# Dead pixel, subpixel, or stuck pixel?!



## EthanJM (Dec 23, 2009)

Hey everyone, I recently got a 24 inch Sceptre X246W, I love the monitor, even though it has a tiny little flaw. About 1/4 to the mid right it has a tiny speck, I used Dead Pixel Buddy and studied it with a magnifying glass. It is as small as a speck of dust, and appears to be perfectly square. When using DPB using the different shades of color it either changes color or vanishes. It goes as follows…

Black screen- Green
White screen- Pinkish
Red screen- Vanishes
Green screen- Black
Blue screen- Vanishes 

I did some reading, and I learned there are several malfunctioning pixel types, hot pixels, dead pixels, and stuck pixels. A hot pixel is when the pixel is always on, so under a black screen it should show up. A dead pixel is always black, under a black screen it will disappear. Stuck pixels just get stuck on a certain color. I also learned every pixel is made up of three subpixels, one red, one green, and one blue. Subpixels can also be hot, dead, or stuck. Since this malfunctioning pixel completely vanishes (even under magnification) in the red and blue screens and turns black under a green screen you would think I have a dead green subpixel. But then how does it turn green under a black screen? This is pretty confusing to me. I used JScreen and it didn’t help, I also tried the different pixel massaging methods and it didn’t help. Any help would be appreciated, I would just like to know what is going on here. I can live with it if I must, I know dead and stuck pixels are considered perfectly normal and the only way to return the monitor is if you have like 10 dead pixels, but until I know what it is I won’t be able to take my eyes off of it.


----------



## Gareth (Dec 23, 2009)

Try tapping it, that usually fixes stuck pixels


----------



## EthanJM (Dec 24, 2009)

I have tapped it, I have also tried the pressure method, and rubbing it. Nothing has worked, it is able to change color though, I don't think stuck pixels/subpixels are able to change color.


----------



## EthanJM (Dec 25, 2009)

Hey, technically I could return this monitor for a new one now. I tried the internal speakers (which I never planned on using), and they do not work. If I go along with that I would be returning it for the one dead pixel and not really for the speakers, I am worried if I do that I will get another one back with even more dead pixels or maybe just another one is a worse spot. What do you think I should do? Just deal with the one dead pixel or risk getting a new one? I read some other forums and people are saying with such high resolution monitors (1920x1080) you are bound to have at least one dead pixel, and that it just comes with the technology. Anyone with a lot of experience with lcd monitors mind telling me just how common they really are? I am really stuck on what I should do. Merry christmas by the way to all of you, hope you have a good day.


----------



## bomberboysk (Dec 25, 2009)

EthanJM said:


> Hey, technically I could return this monitor for a new one now. I tried the internal speakers (which I never planned on using), and they do not work. If I go along with that I would be returning it for the one dead pixel and not really for the speakers, I am worried if I do that I will get another one back with even more dead pixels or maybe just another one is a worse spot. What do you think I should do? Just deal with the one dead pixel or risk getting a new one? I read some other forums and people are saying with such high resolution monitors (1920x1080) you are bound to have at least one dead pixel, and that it just comes with the technology. Anyone with a lot of experience with lcd monitors mind telling me just how common they really are? I am really stuck on what I should do. Merry christmas by the way to all of you, hope you have a good day.
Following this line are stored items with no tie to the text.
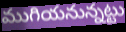
ముగియనున్నట్టు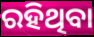
ରହିଥିବାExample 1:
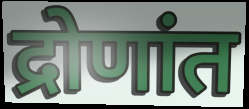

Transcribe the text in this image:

द्रोणांत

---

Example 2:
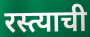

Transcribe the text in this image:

रस्त्याची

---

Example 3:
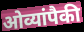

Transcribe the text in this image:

ओव्यांपैकी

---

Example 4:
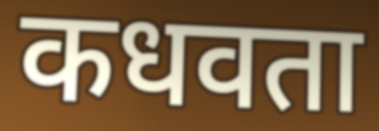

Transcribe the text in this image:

कधवता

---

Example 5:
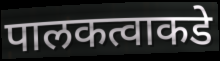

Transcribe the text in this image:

पालकत्वाकडेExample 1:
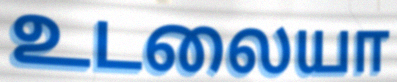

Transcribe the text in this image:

உடலையா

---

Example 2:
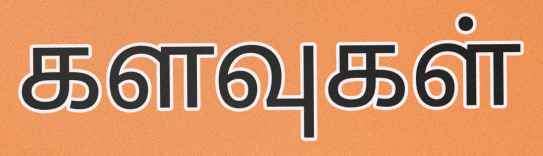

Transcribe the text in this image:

களவுகள்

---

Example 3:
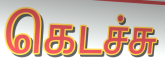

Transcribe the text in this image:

கெடச்சு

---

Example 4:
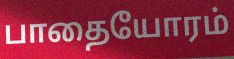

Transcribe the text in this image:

பாதையோரம்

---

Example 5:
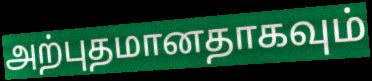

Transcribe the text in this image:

அற்புதமானதாகவும்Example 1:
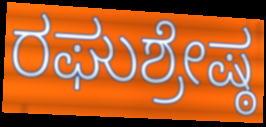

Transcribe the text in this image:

ರಘುಶ್ರೇಷ್ಠ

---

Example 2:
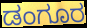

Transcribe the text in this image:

ಡಂಗೂರ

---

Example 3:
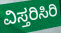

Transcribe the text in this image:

ವಿಸ್ತರಿಸಿರಿ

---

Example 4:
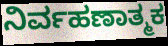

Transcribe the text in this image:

ನಿರ್ವಹಣಾತ್ಮಕ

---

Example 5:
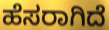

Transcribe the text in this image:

ಹೆಸರಾಗಿದೆ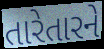
તારેતારનેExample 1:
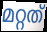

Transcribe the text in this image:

മറ്റത്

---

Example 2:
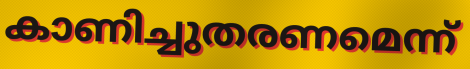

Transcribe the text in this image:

കാണിച്ചുതരണമെന്ന്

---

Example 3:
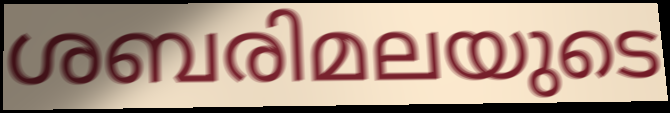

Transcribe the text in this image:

ശബരിമലയുടെ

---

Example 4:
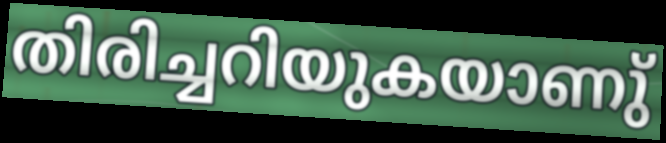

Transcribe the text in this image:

തിരിച്ചറിയുകയാണു്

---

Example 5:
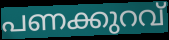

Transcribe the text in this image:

പണക്കുറവ്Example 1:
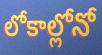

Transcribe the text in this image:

లోకాల్లోనో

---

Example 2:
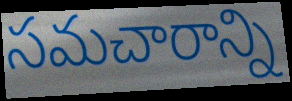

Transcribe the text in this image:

సమచారాన్ని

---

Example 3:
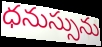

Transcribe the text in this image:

ధనుస్సును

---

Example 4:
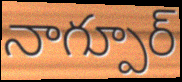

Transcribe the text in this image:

నాగ్పూర్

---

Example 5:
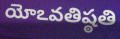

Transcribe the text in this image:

యోఽవతిష్ఠతిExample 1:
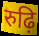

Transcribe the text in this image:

रुढ़ि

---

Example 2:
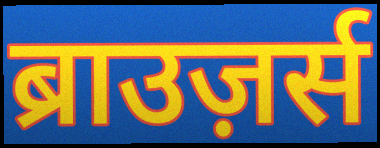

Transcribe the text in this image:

ब्राउज़र्स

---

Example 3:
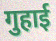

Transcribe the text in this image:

गुहाई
Not necessarily, i know plenty of guys running 1920x1080 or 1920x1200 displays without stuck pixels or bright spots, however a few of them have one or two DEAD pixels(which for all intents and purposes, are somewhat harder to notice because they dont display anything vs stuck that shine a certain color. In fact, some monitor manufacturers have zero bright spot(stuck pixels) warranties to RMA it(such as asus), but required around 8-10 dead pixels to rma it.


----------



## EthanJM (Dec 25, 2009)

Well, reading reviews about my monitor, it seems like everyone is very happy with it and I hear no complaints about dead pixels, maybe I should go ahead and take the risk then.


----------